TEXT EXCERPT
ML with Python: Part-3
In preious post, we saw various steps involved in creating a machine learning (ML) model. You might have noticed in Building ML Model we consider multiple Algorithums in a pipeline and then tune hyperparameter for all the Models. Don't you feel that it would have been easier if some automated tools are there to ease the burden of repetitive and time-consuming tasks of machine learning pipeline design and hyperparameter optimization.
Here comes AutoML, taking over the machine learning model-building process: once a data set is in a relatively clean format, the AutoML system will be able to design and optimize a machine learning pipeline faster than 99% of the humans out there.
There are many such AutoML tools are available and most popular of them are,
- TPOT
- H2O
- Auto-sklearn
- Azure AutoML etc.
Below we will see an example of TPOT, rest others also work on similar idea. TPOT works on top of scikit-learn and automate the most tedious part of machine learning by intelligently exploring thousands of possible pipelines to find the best one for your data.
I am using the same Problem statement and DataSet what I used in Part-2. But for simplicity I am dilluting the some of the Pre-processing steps, ss TPOT also applied mutiple pre-processing steps (Lists are provided below). Jupyter Notebook file and training/test files can also be downloaded from my git repository.
Alright, Let's get started -
Import Libraries
import numpy as np
import pandas as pd
from tpot import TPOTClassifier
Data Load
test_df = pd.read_csv("test.csv")
train_df = pd.read_csv("train.csv")

PROBLEM
Please reproduce the part of the AutoML post above from "Here comes AutoML, taking" up to and including "humans out there.".

GIVEN MATERIAL

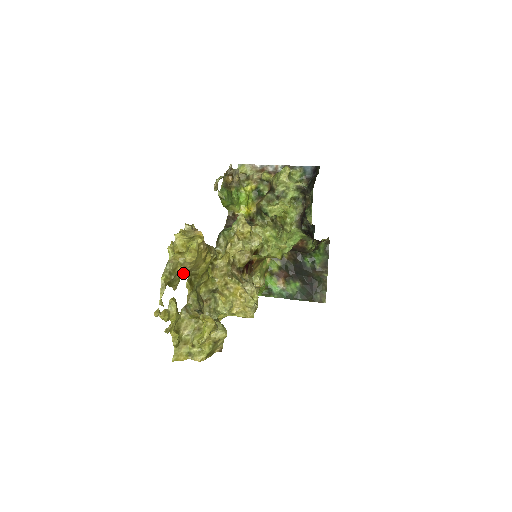
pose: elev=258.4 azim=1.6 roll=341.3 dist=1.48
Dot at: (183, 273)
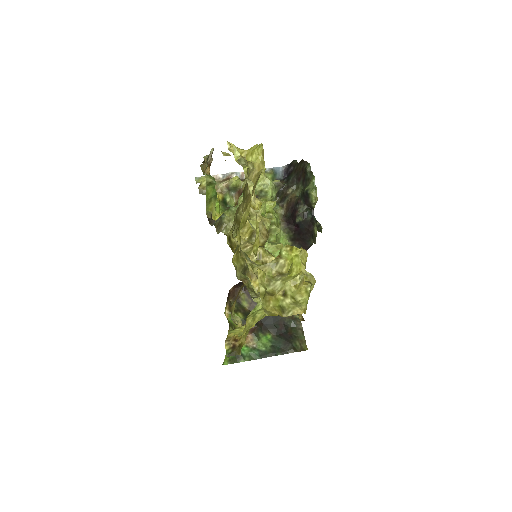
Dot at: (245, 194)
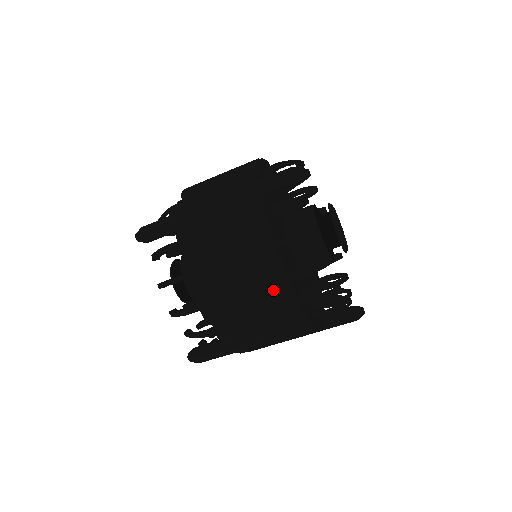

PROBLEM SOLUTION
Here comes AutoML, taking over the machine learning model-building process: once a data set is in a relatively clean format, the AutoML system will be able to design and optimize a machine learning pipeline faster than 99% of the humans out there.